Helen Purkis, "Les intermèdes musicaux de George Dandin", Baroque [En ligne], 5, 1972

Résumé de l’article

Si nous écartons, d’une part les pièces composées pour le Ballet des Muses et le Ballet des Ballets, où il est difficile de savoir le rôle exact de la musique en tant qu’intermède, d’autre part les comédies et farces en un acte, nous constatons que Molière a composé presque autant de comédies-ballets que de comédies : dix, contre treize. Toutes les comédies-ballets, à part la première et la dernière, ont été écrites en collaboration avec Lully, compositeur principal de la musique des ballets de cour sous Louis XIV. On retrouve bien des éléments de ce genre dans la comédie-ballet : danses de scaramouches, dialogues de docteurs, danses et chansons de bohémiens et de bergers, chansons d’amour espagnoles et italiennes, par exemple1. Nous considérons, pourtant, que, de Molière et du compositeur, c’est le comédien qui a joué le rôle le plus important dans la composition de ces ouvrages.
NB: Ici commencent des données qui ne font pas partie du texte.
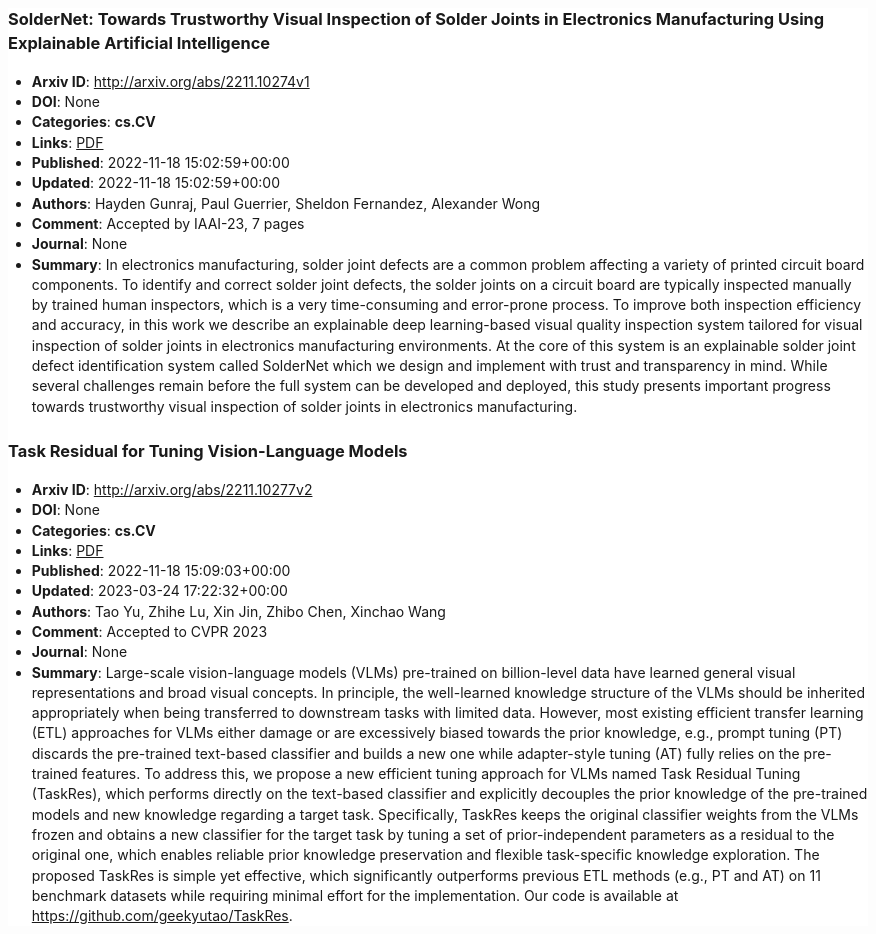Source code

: 

### SolderNet: Towards Trustworthy Visual Inspection of Solder Joints in Electronics Manufacturing Using Explainable Artificial Intelligence
- **Arxiv ID**: http://arxiv.org/abs/2211.10274v1
- **DOI**: None
- **Categories**: **cs.CV**
- **Links**: [PDF](http://arxiv.org/pdf/2211.10274v1)
- **Published**: 2022-11-18 15:02:59+00:00
- **Updated**: 2022-11-18 15:02:59+00:00
- **Authors**: Hayden Gunraj, Paul Guerrier, Sheldon Fernandez, Alexander Wong
- **Comment**: Accepted by IAAI-23, 7 pages
- **Journal**: None
- **Summary**: In electronics manufacturing, solder joint defects are a common problem affecting a variety of printed circuit board components. To identify and correct solder joint defects, the solder joints on a circuit board are typically inspected manually by trained human inspectors, which is a very time-consuming and error-prone process. To improve both inspection efficiency and accuracy, in this work we describe an explainable deep learning-based visual quality inspection system tailored for visual inspection of solder joints in electronics manufacturing environments. At the core of this system is an explainable solder joint defect identification system called SolderNet which we design and implement with trust and transparency in mind. While several challenges remain before the full system can be developed and deployed, this study presents important progress towards trustworthy visual inspection of solder joints in electronics manufacturing.



### Task Residual for Tuning Vision-Language Models
- **Arxiv ID**: http://arxiv.org/abs/2211.10277v2
- **DOI**: None
- **Categories**: **cs.CV**
- **Links**: [PDF](http://arxiv.org/pdf/2211.10277v2)
- **Published**: 2022-11-18 15:09:03+00:00
- **Updated**: 2023-03-24 17:22:32+00:00
- **Authors**: Tao Yu, Zhihe Lu, Xin Jin, Zhibo Chen, Xinchao Wang
- **Comment**: Accepted to CVPR 2023
- **Journal**: None
- **Summary**: Large-scale vision-language models (VLMs) pre-trained on billion-level data have learned general visual representations and broad visual concepts. In principle, the well-learned knowledge structure of the VLMs should be inherited appropriately when being transferred to downstream tasks with limited data. However, most existing efficient transfer learning (ETL) approaches for VLMs either damage or are excessively biased towards the prior knowledge, e.g., prompt tuning (PT) discards the pre-trained text-based classifier and builds a new one while adapter-style tuning (AT) fully relies on the pre-trained features. To address this, we propose a new efficient tuning approach for VLMs named Task Residual Tuning (TaskRes), which performs directly on the text-based classifier and explicitly decouples the prior knowledge of the pre-trained models and new knowledge regarding a target task. Specifically, TaskRes keeps the original classifier weights from the VLMs frozen and obtains a new classifier for the target task by tuning a set of prior-independent parameters as a residual to the original one, which enables reliable prior knowledge preservation and flexible task-specific knowledge exploration. The proposed TaskRes is simple yet effective, which significantly outperforms previous ETL methods (e.g., PT and AT) on 11 benchmark datasets while requiring minimal effort for the implementation. Our code is available at https://github.com/geekyutao/TaskRes.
Dans chaque comédie-ballet, le rapport entre les intermèdes (c’est-à-dire les petites scènes de chant et de danse qui interviennent à la fin des actes), le rapport entre les intermèdes et la comédie, ou entre les intermèdes et le public est tellement étroit qu’il est évident qu’elle a été conçue comme un ouvrage complet, que le schéma final en est sorti d’une seule tête. Chaque fois, Molière a abordé d’une façon différente le problème de la liaison entre les intermèdes et la comédie. Il ne s’est jamais contenté de répéter une solution déjà trouvée.